Repository files navigation

tatami bindings for chunked matrices

Unit tests Documentation codecov

Overview

Consider the situation where a matrix is represented as a grid of equally-sized independent chunks, where extraction of a particular matrix row/column requires retrieval of data from all overlapping chunks. This is a common paradigm in random-access file formats like HDF5 where entire chunks are read from file at once. It can also be used for in-memory data structures where the data for each chunk can be efficiently compressed to reduce memory usage, e.g., the ChunkedRleArraySeed for run-length-encoding-compressed chunks from the DelayedArray R package. The tatami_chunked library implements some common functionality for tatami extension developers to create their own chunked matrix representations.

Features

Given a rectangular grid of chunks that make up a chunked matrix, we define a "slab" as the set of chunks that overlap a single row or column (or some subset/contiguous block thereof). We typically want to load and cache an entire slab at once, ensuring that future requests to adjacent row/columns can just use the cached values rather than re-reading or decompressing the same chunks. The tatami_chunked library provides the LruSlabCache and OracularSlabCache classes to facilitate caching of the slabs in tatami::Matrix extractors. The TypicalSlabCacheWorkspace class allows developers to easily switch between caching strategies, depending on whether an oracle is provided to predict the future access pattern.

The CustomDenseChunkedMatrix and CustomSparseChunkedMatrix classes implement the tatami::Matrix interface on top of a matrix of custom chunks. These classes automatically perform slab caching given a set of options including the maximum cache size (see the CustomDenseChunkedMatrixOptions and CustomSparseChunkedMatrixOptions classes). Developers can use this to quickly create matrix representations with arbitrary chunk compression schemes that can reduce the memory footprint, e.g., DEFLATE, run length encodings. Obviously, this comes at the cost of speed whereby the chunks must be unpacked to extract the relevant data - developers are expected to define an appropriate extraction method for dense/sparse chunks.
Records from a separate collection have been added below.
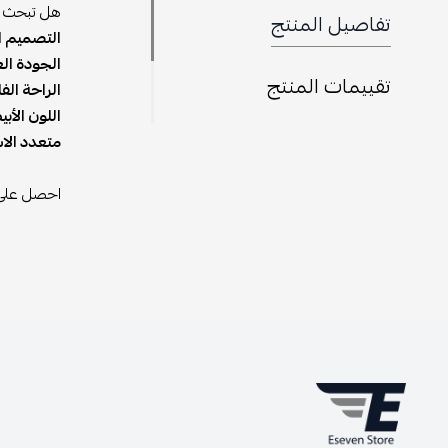
هل تبحث عن
تفاصيل المنتج
التصميم ال
الجودة الع
تقييمات المنتج
الراحة الفا
اللون الأب
متعدد الا
احصل على ح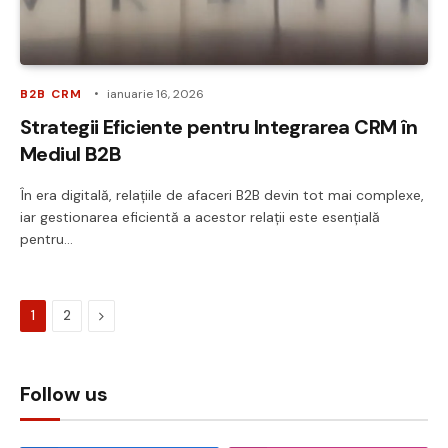
B2B CRM
ianuarie 16, 2026
Strategii Eficiente pentru Integrarea CRM în
Mediul B2B
În era digitală, relațiile de afaceri B2B devin tot mai complexe,
iar gestionarea eficientă a acestor relații este esențială
pentru…
Next
1
2
Follow us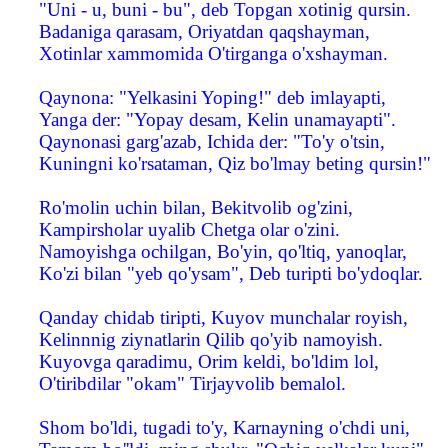
"Uni - u, buni - bu", deb Topgan xotinig qursin.
Badaniga qarasam, Oriyatdan qaqshayman,
Xotinlar xammomida O'tirganga o'xshayman.
Qaynona: "Yelkasini Yoping!" deb imlayapti,
Yanga der: "Yopay desam, Kelin unamayapti".
Qaynonasi garg'azab, Ichida der: "To'y o'tsin,
Kuningni ko'rsataman, Qiz bo'lmay beting qursin!"
Ro'molin uchin bilan, Bekitvolib og'zini,
Kampirsholar uyalib Chetga olar o'zini.
Namoyishga ochilgan, Bo'yin, qo'ltiq, yanoqlar,
Ko'zi bilan "yeb qo'ysam", Deb turipti bo'ydoqlar.
Qanday chidab tiripti, Kuyov munchalar royish,
Kelinnnig ziynatlarin Qilib qo'yib namoyish.
Kuyovga qaradimu, Orim keldi, bo'ldim lol,
O'tiribdilar "okam" Tirjayvolib bemalol.
Shom bo'ldi, tugadi to'y, Karnayning o'chdi uni,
In simple cases, chunk extraction is "atomic", i.e., the entire chunk must be unpacked to extract a subset of data. Developers can then use the SimpleDenseChunkWrapper and SimpleSparseChunkWrapper to wrap these simple chunks for use in the Custom*ChunkedMatrix classes. These wrappers only need a method to inflate the entire chunk; they will automatically handle the extraction of the desired block/subset from each chunk. (More advanced developers may prefer to write their own extraction methods that avoid inflating the entire chunk, in which case these wrappers are not necessary.)
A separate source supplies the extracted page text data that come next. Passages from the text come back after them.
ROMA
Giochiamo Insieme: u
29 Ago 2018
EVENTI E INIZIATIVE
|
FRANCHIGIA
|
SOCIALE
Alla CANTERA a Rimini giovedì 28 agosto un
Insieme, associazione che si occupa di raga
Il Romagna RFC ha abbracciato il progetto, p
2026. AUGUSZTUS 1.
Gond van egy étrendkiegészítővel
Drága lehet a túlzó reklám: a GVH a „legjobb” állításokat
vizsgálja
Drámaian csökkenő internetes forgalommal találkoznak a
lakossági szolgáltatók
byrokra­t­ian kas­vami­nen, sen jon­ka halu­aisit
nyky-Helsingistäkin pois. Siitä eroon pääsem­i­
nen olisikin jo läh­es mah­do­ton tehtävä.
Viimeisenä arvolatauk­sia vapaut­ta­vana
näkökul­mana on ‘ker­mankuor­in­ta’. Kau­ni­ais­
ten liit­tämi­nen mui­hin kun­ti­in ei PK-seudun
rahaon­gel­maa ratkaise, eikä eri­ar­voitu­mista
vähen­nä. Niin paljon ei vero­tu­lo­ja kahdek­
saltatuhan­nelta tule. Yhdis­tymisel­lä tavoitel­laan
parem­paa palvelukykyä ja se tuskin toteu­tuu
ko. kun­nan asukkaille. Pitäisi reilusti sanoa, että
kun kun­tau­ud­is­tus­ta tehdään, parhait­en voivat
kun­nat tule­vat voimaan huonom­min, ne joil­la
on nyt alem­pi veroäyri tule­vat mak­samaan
Still confused? Read the documentation.

Building with CMake

CMake using FetchContent

If you're using CMake, you just need to add something like this to your CMakeLists.txt:

include(FetchContent)

FetchContent_Declare(
  tatami_chunked
  GIT_REPOSITORY https://github.com/tatami-inc/tatami_chunked
  GIT_TAG master # or any version of interest 
)

FetchContent_MakeAvailable(tatami_chunked)

Then you can link to tatami_chunked to make the headers available during compilation:

# For executables:
target_link_libraries(myexe tatami_chunked)

# For libaries
target_link_libraries(mylib INTERFACE tatami_chunked)

CMake using find_package()

You can install the library by cloning a suitable version of this repository and running the following commands:

mkdir build && cd build
cmake .. -DTATAMI_CHUNKED_TESTS=OFF
cmake --build . --target install

Then you can use find_package() as usual:

find_package(tatami_tatami_chunked CONFIG REQUIRED)
target_link_libraries(mylib INTERFACE tatami::tatami_chunked)

Manual

If you're not using CMake, the simple approach is to just copy the files the include/ subdirectory - either directly or with Git submodules - and include their path during compilation with, e.g., GCC's -I. This will also require the dependencies listed in the extern/CMakeLists.txt file, namely the core tatami library.